So, how would you keep allocations fast on multi-core hardware?

FTA: “I am targetting embedders with multiple mutator threads, and a classic semi-space collector doesn’t scale – you could access the allocation pointer atomically, but that would be a bottleneck, serializing mutators, not to mention the cache contention.”



Per-core heaps. Count, sizes and proportions of generational heaps can also be scaled dynamically according to allocation rate, target % CPU time spent in GC and collection efficiency, like .NET's GC does.

https://devblogs.microsoft.com/dotnet/put-a-dpad-on-that-gc/

https://maoni0.medium.com/dynamically-adapting-to-applicatio...


Per-thread nurseries worked just fine for Java for close to a decade. They made it more efficient using escape analysis. Escape analysis indirectly lead to borrow checking and Rust.

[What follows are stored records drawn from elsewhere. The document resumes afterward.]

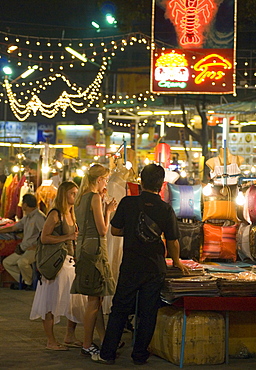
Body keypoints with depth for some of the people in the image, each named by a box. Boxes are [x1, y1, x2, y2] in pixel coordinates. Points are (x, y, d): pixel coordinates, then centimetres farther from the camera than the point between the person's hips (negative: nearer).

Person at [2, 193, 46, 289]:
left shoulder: (39, 217, -15)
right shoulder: (26, 218, 15)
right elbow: (12, 228, 26)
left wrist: (34, 246, -23)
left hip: (36, 249, -10)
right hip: (25, 248, 10)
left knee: (22, 262, -34)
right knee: (6, 262, 7)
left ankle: (30, 282, -10)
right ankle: (23, 280, 9)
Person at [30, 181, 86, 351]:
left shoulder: (71, 215, 15)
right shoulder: (55, 214, -10)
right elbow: (44, 238, -19)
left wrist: (77, 236, 7)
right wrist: (68, 237, -20)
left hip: (71, 261, 9)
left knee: (76, 300, 9)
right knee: (52, 303, -1)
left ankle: (70, 336, 21)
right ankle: (51, 341, 5)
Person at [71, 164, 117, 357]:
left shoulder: (82, 198, 14)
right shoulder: (95, 198, -14)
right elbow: (102, 230, -16)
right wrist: (108, 211, -2)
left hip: (83, 246, 10)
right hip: (94, 247, -10)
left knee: (97, 297, 13)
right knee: (94, 299, -4)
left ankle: (104, 340, 18)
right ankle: (87, 345, 1)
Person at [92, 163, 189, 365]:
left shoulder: (128, 203, -6)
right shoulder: (166, 209, -5)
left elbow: (115, 230, 2)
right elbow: (173, 242, 0)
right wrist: (177, 262, 17)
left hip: (130, 266, 0)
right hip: (156, 269, 0)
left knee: (120, 310, 8)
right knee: (148, 313, 9)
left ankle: (107, 354, 10)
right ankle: (140, 355, 14)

While per-thread nurseries certainly work, I recently became aware that TCMalloc actually supports either per-thread mode or per-CPU mode: https://google.github.io/tcmalloc/overview.html#tcmalloc-cac...

I have not looked into this very deeply but from first principles it would appear to me that a per-CPU nursery would be strictly better than a per-thread nursery for typical applications.


that would almost certainly be true if you could make statements about thread-cpu affinity


> While per-thread nurseries certainly work, I recently became aware that TCMalloc actually supports either per-thread mode or per-CPU mode: https://google.github.io/tcmalloc/overview.html#tcmalloc-cac...

Yeah, that's pretty new relative to when the old gperftools version of tcmalloc hit the scene. It works via the rseq operations on Linux; afaik no other OS is supported.

> I have not looked into this very deeply but from first principles it would appear to me that a per-CPU nursery would be strictly better than a per-thread nursery for typical applications.

Both are quite effective at removing the contention, so I think it mostly comes down to which needs fewer allocation caches to do it. In the case of a tie, per-CPU is probably better because if a thread migrates across cores you want to use memory likely to be hot in the CPU cache. If you have far more threads than cores, per-CPU should win. If you're single-threaded, per-thread should win. If you have a thread-per-core reactor, and either use the whole machine, or restrict it with cpuset so it always stays on the same cores, per-CPU should win, and more so if there are any ancillary threads for logging or whatever. All those profiles exist; what a "typical application" is I dunno.

There's also the concept of "virtual CPU IDs" (the language may have changed), which can minimize the downside of per-CPU for small cgroups on huge machines. It really should be better than per-thread, as running threads <= total threads. Not sure if that's even in mainline Linux now or not. https://lwn.net/Articles/885818/


Ah yes, thanks for the detailed explanation! By "typical application" I mean those applications where there are far more (mostly idle) threads than available cores. I guess I shouldn't have used the phrase "typical application" since this differs so much by people's experience.


If you allow thread migration across CPUs, then per-CPU nurseries become problematic when collecting, unless you stop the world.


You have private, fixed-size, copy-collected spaces for each thread.